The political party groups in the European Parliament have unanimously agreed to adopt its draft Report (12.5.10) on the Commission proposals (30.3.08) to amend the Regulation (1049/2001) on public access to documents as its 1st reading position. This move will break the "institutional impasse" which has been in place since 2009.
The question of the definition of a "document" is to be re-opened
The unanimity that made this move possible was dependent on getting the backing of the largest party in the parliament, the right-wing EPP (European People's Party) who agreed providing the question of the definition of a "document" is re-opened before the 1st reading position is adopted. The European Commission (which is now dominated by EPP Commissioners) has proposed that the definition of a "document" is restricted to cover only the final version of a document which is "formally transmitted" (and would exclude documents concerning prior so-called "internal discussions"). In other words, citizens and civil society would never see which ideas are accepted or rejected or who proposed or opposed what - totally undermining democratic accountability.
The 1993 Code of Access to Council and Commission documents put into effect a Declaration in the Maastricht Treaty (1991), and it said a:
""Document" means any written text, whatever its medium, which contains existing data and is held by the Council or the Commission."
The current 2001 Regulation says in Article 3.a:
"(a) document shall mean any content whatever its medium (written on paper or stored in electronic form or as a sound, visual or audiovisual recording) concerning a matter relating to the policies, activities and decisions falling within the institution's sphere of responsibility"
But the Commission want to change it to:
"«document» means any content whatever its medium (written on paper or stored in electronic form or as a sound, visual or audiovisual recording) drawn-up by an institution and formally transmitted to one or more recipients or otherwise registered, or received by an institution"
Professor Steve Peers, University of Essex, comments:
"the definition of 'document' is an issue of primary law, ie the interpretation of the Treaty by the Court of Justice - it is not open to the institutions to define it in a way which limits the correct interpretation and application of the Treaty. In other words the rules on access to documents must apply to all 'documents' as defined by the Treaty - they cannot exclude entirely from their scope anything which is a document as defined by the Treaty."
The Treaty lays down that there is a general right of access to documents, any document, whatever its medium and that any restrictions on this right have to fall within Article 4 (Exceptions) not by changing the definition of a document. For example, there cannot be a special rule removing security-related documents (the "Solana coup" in 1999) entirely from the rules, or removing entirely some other categories of documents as the 2008 Commission proposal suggests.
The "state of play" on amending the Regulation
The Commission proposals (30.3.08) found very few friends and not just on the proposal to change the definition of a "document", see Statewatch's Analysis: article-by-article commentary These include: a) Article 2(6), second sentence (indefinite refusal of access to corporate documents); b) Article 3(a) (definition of document); c) Article 4(5) (personal data); d) Article 5(2) (Member States documents); and e) Article 12 (registers of documents).
The European Parliament's draft Report (12.5.10) contains many good proposals which deserve to be supported. However, there a number of amendments which are still needed, see Statewatch Analysis of preceding draft 22.3.10 and EP draft report 22.3.10
As to the Council the
substantive points in the Council Legal Service's Opinion are
clearly stated in Council document no: 7791/09
(20 March 2009, pdf). The Council Legal Service argued that the
EP could amend the Commission proposals but could not introduce
new amendments of its own - this rejecting 27 EP amendments.

(Stored items)
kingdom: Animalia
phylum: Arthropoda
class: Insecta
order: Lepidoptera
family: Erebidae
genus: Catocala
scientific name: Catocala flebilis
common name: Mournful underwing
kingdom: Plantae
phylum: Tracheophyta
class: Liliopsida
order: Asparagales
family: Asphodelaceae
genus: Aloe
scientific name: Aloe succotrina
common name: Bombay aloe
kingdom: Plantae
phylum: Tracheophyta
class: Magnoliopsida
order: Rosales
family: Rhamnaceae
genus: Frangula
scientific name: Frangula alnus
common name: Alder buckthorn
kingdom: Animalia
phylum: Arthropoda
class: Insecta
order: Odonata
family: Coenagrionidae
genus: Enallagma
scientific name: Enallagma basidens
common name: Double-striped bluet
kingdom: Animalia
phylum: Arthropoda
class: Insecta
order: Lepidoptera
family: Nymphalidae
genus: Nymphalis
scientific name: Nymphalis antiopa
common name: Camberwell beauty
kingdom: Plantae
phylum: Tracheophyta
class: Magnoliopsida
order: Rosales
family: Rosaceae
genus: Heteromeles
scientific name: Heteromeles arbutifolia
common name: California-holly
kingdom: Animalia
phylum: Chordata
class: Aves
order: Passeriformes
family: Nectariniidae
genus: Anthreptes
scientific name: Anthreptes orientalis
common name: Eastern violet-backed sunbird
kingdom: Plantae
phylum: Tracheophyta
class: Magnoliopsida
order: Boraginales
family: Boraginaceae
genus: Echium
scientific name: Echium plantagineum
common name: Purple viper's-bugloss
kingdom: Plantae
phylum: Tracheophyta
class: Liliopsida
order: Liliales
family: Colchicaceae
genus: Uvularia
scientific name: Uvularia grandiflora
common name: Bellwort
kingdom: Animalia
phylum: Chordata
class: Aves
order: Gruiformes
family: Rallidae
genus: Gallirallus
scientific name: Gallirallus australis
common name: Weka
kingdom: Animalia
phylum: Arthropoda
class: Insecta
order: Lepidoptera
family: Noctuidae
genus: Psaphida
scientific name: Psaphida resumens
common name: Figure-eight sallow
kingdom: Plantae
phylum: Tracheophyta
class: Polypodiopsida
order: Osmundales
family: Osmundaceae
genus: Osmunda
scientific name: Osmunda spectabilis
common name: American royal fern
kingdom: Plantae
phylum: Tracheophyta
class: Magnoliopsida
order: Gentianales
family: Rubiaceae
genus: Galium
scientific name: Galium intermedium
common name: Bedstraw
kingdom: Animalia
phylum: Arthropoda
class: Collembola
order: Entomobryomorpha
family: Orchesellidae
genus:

● **What you need to do**:
[1] In the passage on public access to documents, why does Professor Steve Peers say the institutions cannot narrow the definition of a "document"? Answer in one to three sentences.
[2] Give the lines of the rows, everything from the line containing "common name: Double-striped bluet" down to the line containing "scientific name: Osmunda spectabilis", as a Markdown table with the columns No. and Line. Leave out blank lines.

● **The solutions**:
[1] He says the definition of a "document" is a matter of primary law, meaning the Court of Justice's interpretation of the Treaty. The institutions therefore cannot define it in a way that limits the Treaty's correct interpretation and application. The access rules must cover everything the Treaty counts as a document.

[2]
| No. | Line |
|---|---|
| 1 | common name: Double-striped bluet |
| 2 | kingdom: Animalia |
| 3 | phylum: Arthropoda |
| 4 | class: Insecta |
| 5 | order: Lepidoptera |
| 6 | family: Nymphalidae |
| 7 | genus: Nymphalis |
| 8 | scientific name: Nymphalis antiopa |
| 9 | common name: Camberwell beauty |
| 10 | kingdom: Plantae |
| 11 | phylum: Tracheophyta |
| 12 | class: Magnoliopsida |
| 13 | order: Rosales |
| 14 | family: Rosaceae |
| 15 | genus: Heteromeles |
| 16 | scientific name: Heteromeles arbutifolia |
| 17 | common name: California-holly |
| 18 | kingdom: Animalia |
| 19 | phylum: Chordata |
| 20 | class: Aves |
| 21 | order: Passeriformes |
| 22 | family: Nectariniidae |
| 23 | genus: Anthreptes |
| 24 | scientific name: Anthreptes orientalis |
| 25 | common name: Eastern violet-backed sunbird |
| 26 | kingdom: Plantae |
| 27 | phylum: Tracheophyta |
| 28 | class: Magnoliopsida |
| 29 | order: Boraginales |
| 30 | family: Boraginaceae |
| 31 | genus: Echium |
| 32 | scientific name: Echium plantagineum |
| 33 | common name: Purple viper's-bugloss |
| 34 | kingdom: Plantae |
| 35 | phylum: Tracheophyta |
| 36 | class: Liliopsida |
| 37 | order: Liliales |
| 38 | family: Colchicaceae |
| 39 | genus: Uvularia |
| 40 | scientific name: Uvularia grandiflora |
| 41 | common name: Bellwort |
| 42 | kingdom: Animalia |
| 43 | phylum: Chordata |
| 44 | class: Aves |
| 45 | order: Gruiformes |
| 46 | family: Rallidae |
| 47 | genus: Gallirallus |
| 48 | scientific name: Gallirallus australis |
| 49 | common name: Weka |
| 50 | kingdom: Animalia |
| 51 | phylum: Arthropoda |
| 52 | class: Insecta |
| 53 | order: Lepidoptera |
| 54 | family: Noctuidae |
| 55 | genus: Psaphida |
| 56 | scientific name: Psaphida resumens |
| 57 | common name: Figure-eight sallow |
| 58 | kingdom: Plantae |
| 59 | phylum: Tracheophyta |
| 60 | class: Polypodiopsida |
| 61 | order: Osmundales |
| 62 | family: Osmundaceae |
| 63 | genus: Osmunda |
| 64 | scientific name: Osmunda spectabilis |